Mais ici surgit un autre problème clef. Si l’exposé de la vie des prophètes est fondé dans cet ouvrage sur la théorie du monisme ontologique, il est constitué dans sa matière par une autre théorie non moins audacieuse, à savoir la “théorie du Logos”, qu’il convient d’envisager selon trois points de vue: le Logos vis-à-vis du Principe inconnaissable, le Super-Être; le Logos par rapport au monde extérieur; le Logos par rapport à l’homme et à sa destinée finale. Le terme technique que donne Ibn ‘Arabi au Logos est al-haqiqa al-Muhammadiyya (la réalité métaphysique de Muhammad). Vis-à-vis du Principe ou Super-Être, le Logos, d’après Ibn ‘Arabi, est le premier degré de l’Être. Il est la théophanie parfaite du Dieu sur le plan de l’Être absolu. À travers lui et en lui se reflète toute la perfection divine: en tant qu’intelligent, intelligé et intelligence; en tant qu’aimant, aimé et amour. Le Logos, d’autre part, est vis-à-vis du monde extérieur la cause première de son existence, de son évolution et de sa conservation.
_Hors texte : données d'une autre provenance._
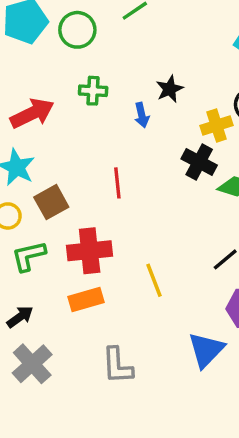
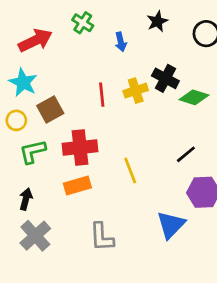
black star: (170, 89) -> (157, 21), moved
green cross: (93, 91) -> (83, 23), turned 30
yellow cross: (217, 126) -> (136, 91), moved
black arrow: (20, 317) -> (26, 199), turned -40

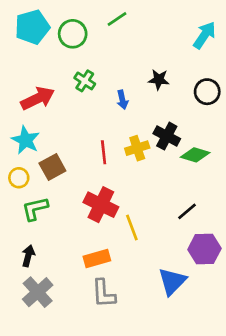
black star: (157, 21) -> (159, 80), turned 30
red cross: (80, 148) -> (101, 205), moved, turned 32
orange rectangle: (77, 185) -> (97, 258), moved

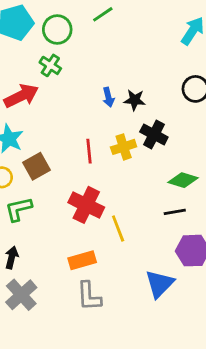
black star: (159, 80) -> (135, 100), moved
green cross: (85, 81) -> (50, 65), moved
green diamond: (195, 155) -> (183, 180), moved
black line: (187, 211) -> (175, 212), turned 30

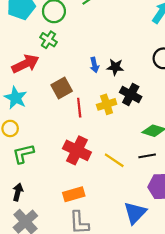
brown square: (37, 166) -> (62, 88), moved
yellow line: (118, 228) -> (114, 160), moved, turned -35

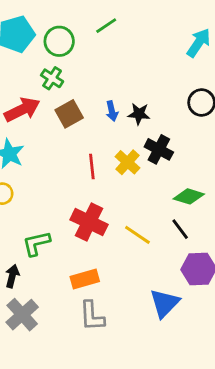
brown square: (62, 88) -> (69, 114), moved
yellow cross: (107, 104) -> (128, 162), turned -30
green L-shape: (23, 154) -> (36, 243), moved
black line: (147, 156) -> (180, 229), turned 63

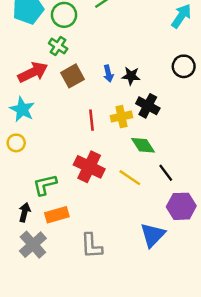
yellow cross: (128, 162) -> (121, 117), turned 36
green diamond: (189, 196) -> (143, 145), moved, turned 40
orange rectangle: (85, 279) -> (57, 215), moved

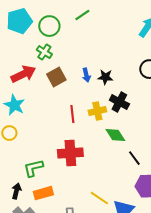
red cross: (89, 167) -> (70, 153), turned -30
yellow line: (130, 178) -> (99, 198), moved

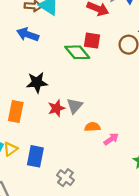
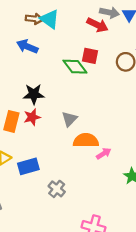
red star: (56, 108) -> (32, 117), moved
orange semicircle: (92, 127) -> (86, 141), size x1.6
blue rectangle: (35, 156) -> (28, 166), turned 60

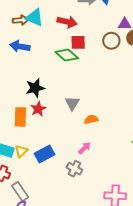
red arrow: (97, 25) -> (67, 22), moved
orange semicircle: (86, 141) -> (91, 119), size x0.6
pink arrow: (104, 154) -> (85, 148), moved

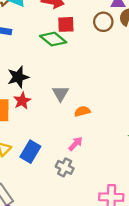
blue rectangle: (45, 154) -> (30, 152), turned -30

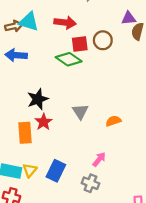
brown circle: (103, 22) -> (103, 40), moved
orange semicircle: (82, 111) -> (113, 121), moved

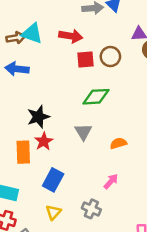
green diamond: (69, 59) -> (96, 97), moved, turned -40
pink arrow: (99, 159) -> (111, 181), moved
yellow triangle: (30, 170) -> (53, 212), moved
blue rectangle: (56, 171) -> (53, 180), moved

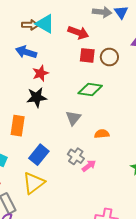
red star: (44, 141) -> (40, 73), moved
gray cross: (91, 209) -> (76, 156), moved
yellow triangle: (53, 212) -> (34, 183), size x1.6

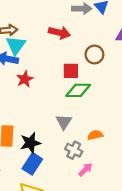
cyan triangle: (45, 24) -> (16, 45), moved, turned 42
red square: (87, 55) -> (71, 71), moved
black star: (37, 97) -> (30, 143), moved
gray cross: (76, 156) -> (74, 150), moved

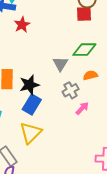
red square: (71, 71) -> (84, 14), moved
green diamond: (78, 90) -> (84, 50), moved
gray cross: (74, 150) -> (71, 90), turned 35

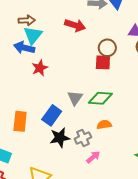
gray triangle: (60, 64) -> (75, 98), moved
black star: (29, 85) -> (60, 138), moved
blue rectangle: (32, 104) -> (52, 115), moved

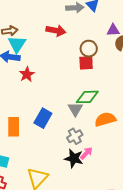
gray triangle: (75, 98) -> (75, 109), moved
orange semicircle: (104, 125) -> (105, 119), moved, size x1.5
black star: (60, 138) -> (74, 158), moved, turned 30

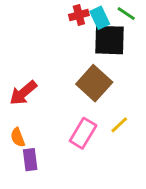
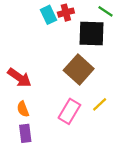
cyan rectangle: (100, 18) -> (48, 15), moved
red arrow: (23, 93) -> (19, 78), turned -105
orange semicircle: (18, 137) -> (23, 109), moved

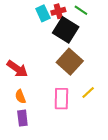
green line: (105, 11) -> (81, 10), moved
black square: (92, 33) -> (66, 30), moved, turned 30
pink rectangle: (69, 111) -> (61, 99), turned -30

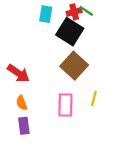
red cross: (58, 11) -> (74, 12), moved
cyan rectangle: (43, 13) -> (46, 14), turned 35
yellow line: (88, 92) -> (94, 98), turned -32

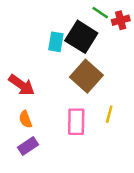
red cross: (74, 12) -> (121, 20), moved
cyan rectangle: (46, 14) -> (56, 42), moved
purple rectangle: (24, 126) -> (28, 146), turned 63

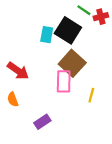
orange semicircle: (25, 119) -> (13, 99), moved
pink rectangle: (76, 122) -> (64, 81), moved
purple rectangle: (28, 146) -> (42, 122), moved

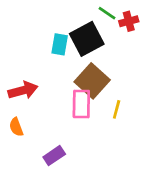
black square: (68, 30) -> (87, 39), turned 30
red arrow: (18, 71) -> (23, 90), turned -50
yellow line: (91, 95) -> (117, 109), moved

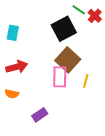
red cross: (129, 21) -> (95, 16), turned -32
cyan rectangle: (60, 44) -> (13, 33), moved
orange semicircle: (16, 127) -> (12, 94), turned -56

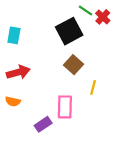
brown square: (68, 60) -> (74, 65), size x0.7
pink rectangle: (60, 77) -> (65, 107), moved

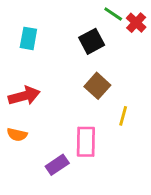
black square: (69, 31) -> (92, 41), size x0.7
cyan rectangle: (14, 35) -> (28, 38), moved

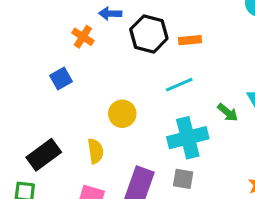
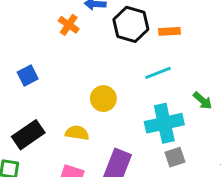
blue square: (61, 79) -> (28, 76), moved
yellow semicircle: (96, 151) -> (77, 133), turned -75
gray square: (183, 179) -> (175, 157), moved, turned -30

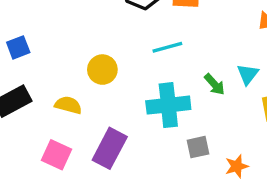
blue square: (28, 76) -> (18, 47), moved
gray square: (175, 157) -> (198, 147), moved

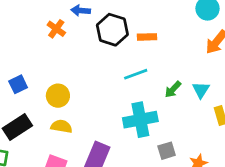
yellow circle: (102, 70) -> (58, 96), moved
green arrow: (214, 84) -> (173, 89), moved, turned 90

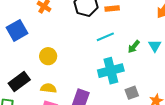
blue square: (18, 84) -> (17, 30), moved, size x1.5
yellow semicircle: (61, 126) -> (48, 88), moved

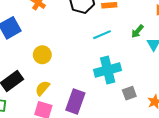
green arrow: (134, 47) -> (137, 31), moved
yellow semicircle: (48, 88) -> (43, 88), turned -56

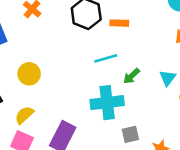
green arrow: (137, 31) -> (131, 76), moved

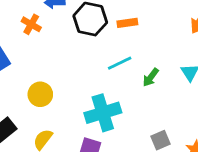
cyan cross: (107, 103) -> (103, 113), moved

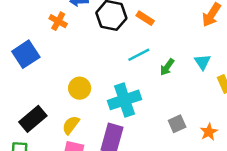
orange rectangle: (127, 23) -> (145, 18), turned 42
yellow circle: (40, 94) -> (80, 88), moved

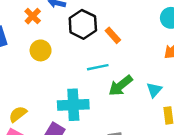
green arrow: (167, 67) -> (121, 86), size x1.5
yellow circle: (80, 88) -> (41, 50), moved

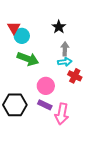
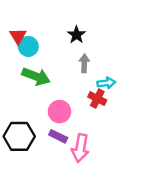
cyan arrow: (65, 62) -> (106, 83), moved

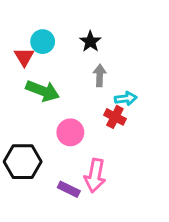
red triangle: (18, 36) -> (24, 57), moved
cyan circle: (28, 46) -> (43, 42), moved
purple rectangle: (58, 136) -> (69, 189), moved

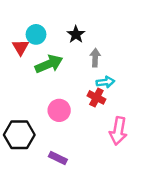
gray arrow: (100, 75) -> (95, 58), moved
green arrow: (43, 91) -> (49, 64), moved, turned -44
pink arrow: (95, 175) -> (118, 131), moved

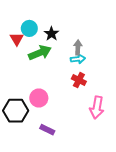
black star: (76, 34) -> (51, 34), moved
cyan arrow: (105, 82) -> (78, 59), moved
pink circle: (59, 110) -> (39, 98), moved

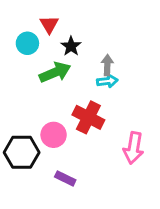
cyan circle: (29, 28) -> (27, 43), moved
red triangle: (17, 39) -> (49, 24), moved
red cross: (79, 80) -> (88, 117), moved, size x1.5

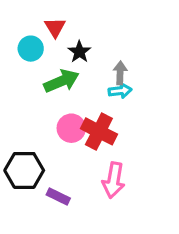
pink circle: (54, 135) -> (71, 128), moved
pink arrow: (133, 148) -> (114, 180), moved
purple rectangle: (65, 178) -> (58, 196), moved

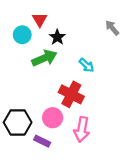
gray arrow: (120, 73) -> (112, 28), moved, turned -42
cyan arrow: (120, 91) -> (86, 65), turned 49
pink circle: (71, 128) -> (53, 118), moved

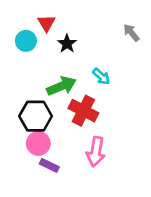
green arrow: (44, 58) -> (62, 86), moved
pink circle: (53, 118) -> (38, 143), moved
black hexagon: (18, 122) -> (36, 116), moved

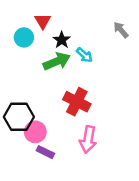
cyan arrow: (101, 76) -> (84, 55), moved
green arrow: (62, 86) -> (57, 61), moved
black hexagon: (36, 116) -> (19, 117), moved

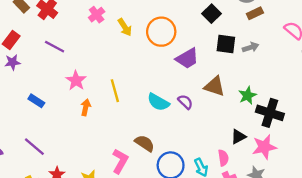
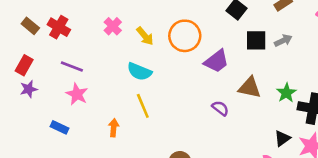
pink star: (76, 81) -> (77, 94), moved
cyan semicircle: (158, 102) -> (139, 72), moved

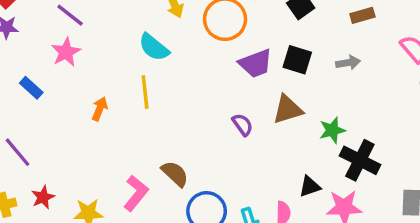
black square: (256, 40) -> (297, 60), moved
brown triangle: (250, 88) -> (288, 109), turned -45

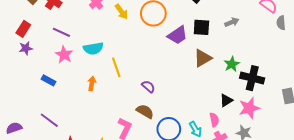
cyan semicircle: (154, 47) -> (93, 48), moved, turned -36
purple semicircle: (243, 125) -> (148, 87), moved

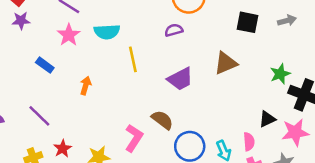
purple trapezoid: (177, 35) -> (180, 79), moved
brown triangle: (203, 58) -> (226, 63), moved
orange arrow: (92, 83) -> (86, 86), moved
purple semicircle: (148, 87) -> (174, 30), moved, turned -64

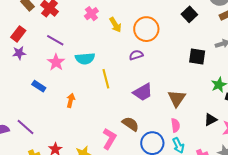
black square: (248, 22) -> (197, 57), moved
brown triangle: (226, 63) -> (177, 98), moved, turned -30
purple line: (39, 116) -> (25, 127), moved
pink semicircle: (249, 142) -> (175, 125), moved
Il est la loi qui domine toute chose, l’intelligence qui pénètre tout, l’ordre qui organise et maintient tout. Enfin, vis-à-vis de l’homme et de sa destinée finale, il est non pas la cause immédiate de l’existence de l’homme, mais précisément l’instrument efficace de son évolution spirituelle et de sa destinée éternelle; car, pour Ibn ‘Arabi, le Logos remplit à l’égard de l’homme deux fonctions principales: il est source de la prophétie (nubuwa ) et l’origine de la sainteté (walaya ). Dans ces valeurs et en elles se joue, en effet, le drame de l’homme et de sa délivrance. Par la voie de la prophétie, Dieu annonce sa volonté face à la conscience humaine sous la forme d’une loi céleste et d’un ordre divinement établis. Par la voie de la sainteté, il manifeste sa volonté en la personne du saint, le sommet de la perfection de l’homme, le but suprême de sa vie étant d’identifier sa volonté avec la volonté de Dieu et d’être, corps et âme, un lieu de la manifestation divine.